カラムの上部カバーと下部カバーを取り外し、摂氏 4 度で 1, 000 G で 2 分間遠心分離します。カラムの回収チューブから液体溶液を廃棄し、前に示したように遠心分離でチューブを 5 ミリリットルの PBS バッファーで少なくとも 5 回洗浄します。1.5ミリリットルのチューブに1ミリリットルのPBS BSAと50マイクロリットルのストレプトアビジン-C1結合磁気ビーズを加え、完全に混合します。
チューブをマグネットスタンドに3分間置き、ビーズをチューブの片側に向けて吸収します。反対側から上清を捨て、このPBS BSA洗浄を3回繰り返します。ビオチン化タンパク質を濃縮するには、2 ミリリットルのサンプルをカラムに添加します。
カラムを 1000 G で摂氏 4 度で 8 分間遠心分離した後、1 ミリリットルの脱塩タンパク質抽出物を 50 マイクロリットルのストレプトアビジン-C1 標識磁気ビーズに加えます。磁気ビーズの入ったチューブを回転子の上に常速および室温で30分間置いて、溶液を完全に混合します。次に、ビーズを磁気ラックに室温で3分間、またはチューブの片側に集まるまで置きます。
上澄み液を静かに取り除き、1ミリリットルの洗浄バッファー1を加えます。回転子の上でチューブを2分間回転させ、磁気ラックで行ったステップを繰り返して上清を除去します。同様に、前述したように、1ミリリットルの洗浄バッファー2および3で洗浄を行います。
次に、1.7ミリリットルの50ミリモルトリス塩酸塩を添加し、磁気ラックで行ったステップを繰り返して、洗浄バッファー中の界面活性剤を除去します。1ミリリットルの50ミリモル重炭酸アンモニウム緩衝液を使用して、それぞれ2分間の洗浄を6回行います。完了したら、50ミリモルのトリス塩酸塩、12%スクロース、2%ラウリル硫酸リチウム、および1.5%ジチオスレイトールを含む50マイクロリットルのタンパク質抽出物をビーズに加え、チューブを摂氏100度のインキュベーターに5分間入れてヒートショックを与えます。
磁気ラックでこのステップを繰り返した後、LCMS/MS分析のために上清をマイナス80°Cで保存します。抽出したタンパク質のウェスタンブロット解析では、浸潤したキュウリの葉でタンパク質の発現とビオチン化が成功していることが示されました。対照群と比較して、標識タンパク質の発現レベルが高く、バンド数が多いことから、AirIDによる目的遺伝子の標的タンパク質のタグ付けに成功したことが確認されました。
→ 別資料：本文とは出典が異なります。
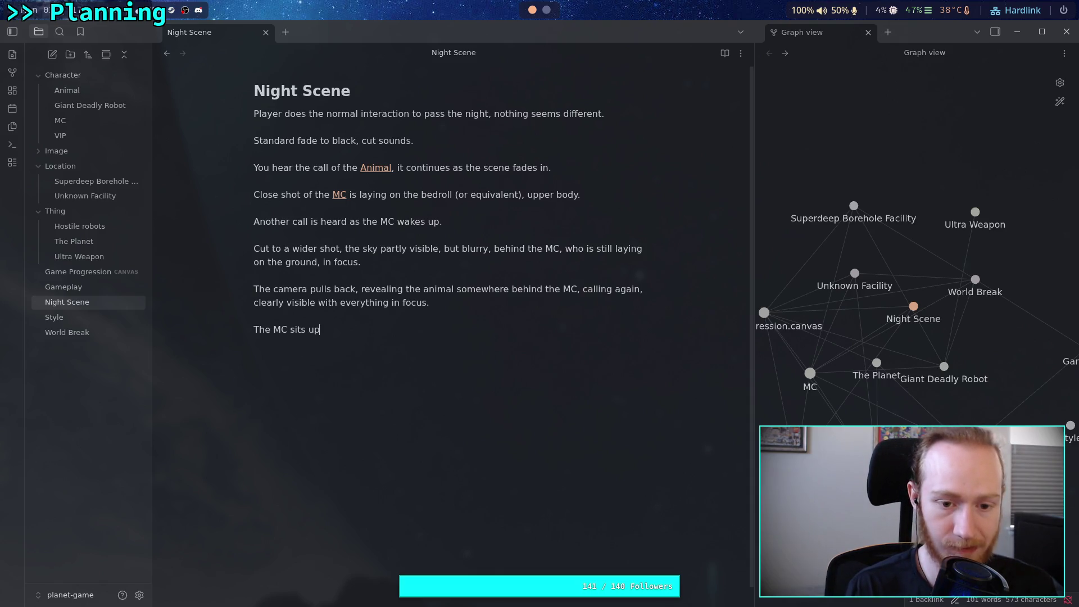
type(", cut")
結果は、すべての形質転換サンプルでAnti-Flag抗体を含む標的バンドを示すAnti-Flag抗体およびAnti-Mass抗体を使用して確認されました。ビオチン化タンパク質をストレプトアビジン-C1結合磁気ビーズで濃縮した後、サイズの異なる複数のタンパク質が観察されました。すべての結果から、AirIDは植物のタンパク質間相互作用を分析するための新しい理想的な酵素であると結論付けられました。
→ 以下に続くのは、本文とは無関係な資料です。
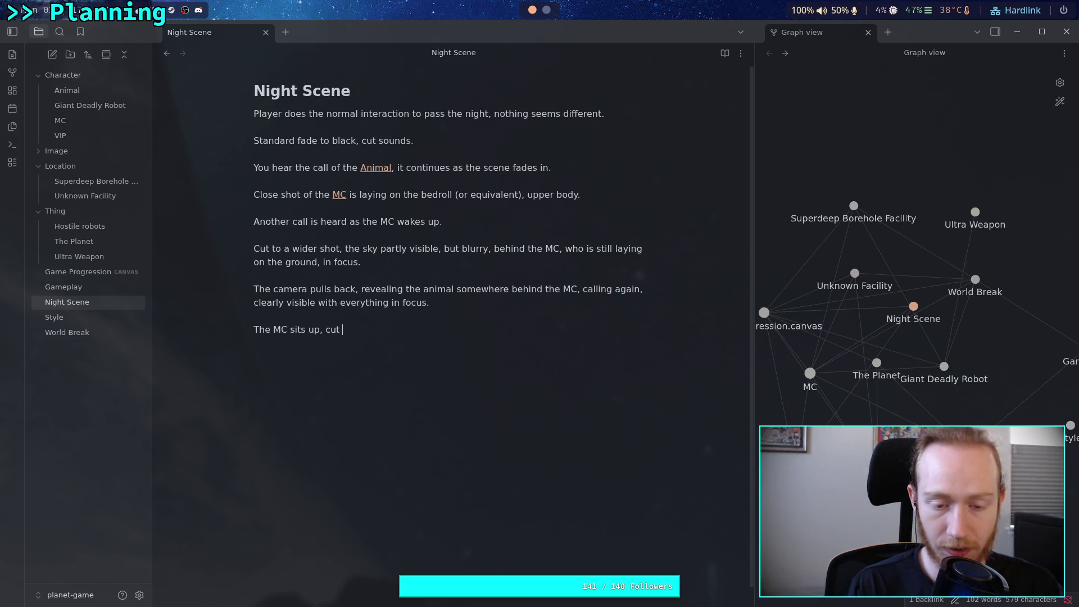
type(" to")
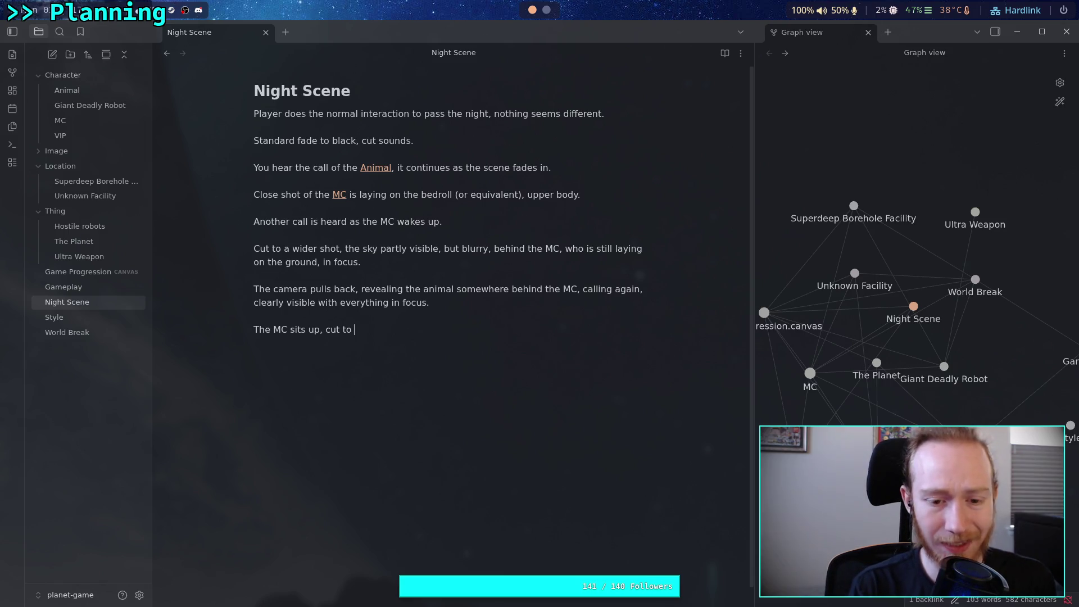
- Continue the last shot: the animal's other side, near the camera, fully detailed, as the MC turns to look
type("othe")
近接標識実験では、5マイクロモルのビオチンとHR持続時間が理想的であることを覚えておくことが重要です。このプロトコルでは、葉のサンプルの調製、プレビオチンの除去、抽出タンパク質の定量化、ビオチン化タンパク質の濃縮など、植物におけるAirIDベースの近接ラベリングの段階的なセットアップの概要を説明しています。AirIDは、PPIに依存しないビオチン化精度を向上させることが期待されています。
AirIDはプラントのPPI分析に理想的であると結論付けられました。